Europe’s condemnation of Israel’s latest strikes on Hezbollah has been as dispiriting as it is revealing. Having already opposed the joint US-Israeli action against the Islamic Republic, Britain and the EU have now adopted Tehran’s own framing of the conflict: that any ceasefire with the regime must encompass Lebanon.

“What Israel was doing yesterday with this escalation of strikes was completely wrong … this escalation is damaging, it’s wrong, it’s going the wrong direction. We want the ceasefire extended to cover Lebanon,” Foreign Secretary Yvette Cooper said. Her EU colleagues made similar statements.

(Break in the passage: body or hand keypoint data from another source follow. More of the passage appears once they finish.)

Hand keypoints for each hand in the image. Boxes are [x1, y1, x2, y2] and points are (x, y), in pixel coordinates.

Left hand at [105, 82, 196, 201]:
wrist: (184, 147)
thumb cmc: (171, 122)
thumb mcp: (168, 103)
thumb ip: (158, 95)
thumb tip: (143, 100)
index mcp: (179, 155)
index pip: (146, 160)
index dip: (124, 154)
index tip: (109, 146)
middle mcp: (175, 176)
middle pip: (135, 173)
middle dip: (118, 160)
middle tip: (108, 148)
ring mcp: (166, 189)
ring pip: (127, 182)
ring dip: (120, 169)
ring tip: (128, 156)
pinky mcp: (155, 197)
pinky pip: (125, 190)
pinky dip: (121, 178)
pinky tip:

This is not merely a diplomatic misstep but a strategic error of the first order. Insisting that Lebanon’s sovereignty must be “protected” by folding it into a deal with the Islamic Republic is a contradiction in terms. In making such a claim, British and European leaders tacitly concede what they otherwise refuse to state: that Lebanese sovereignty is a fiction. The country is effectively occupied – not by Israel, but by Iran, acting through its principal proxy, Hezbollah.

If Lebanese sovereignty is to be protected, respectively restored, Hezbollah must be disarmed. Yet whenever Israel moves decisively in that direction, Europe reaches for its habitual response to Israeli self-defence: calls for de-escalation. The consequence is not peace, but the perpetuation of instability and war through the entrenchment of Hezbollah’s power.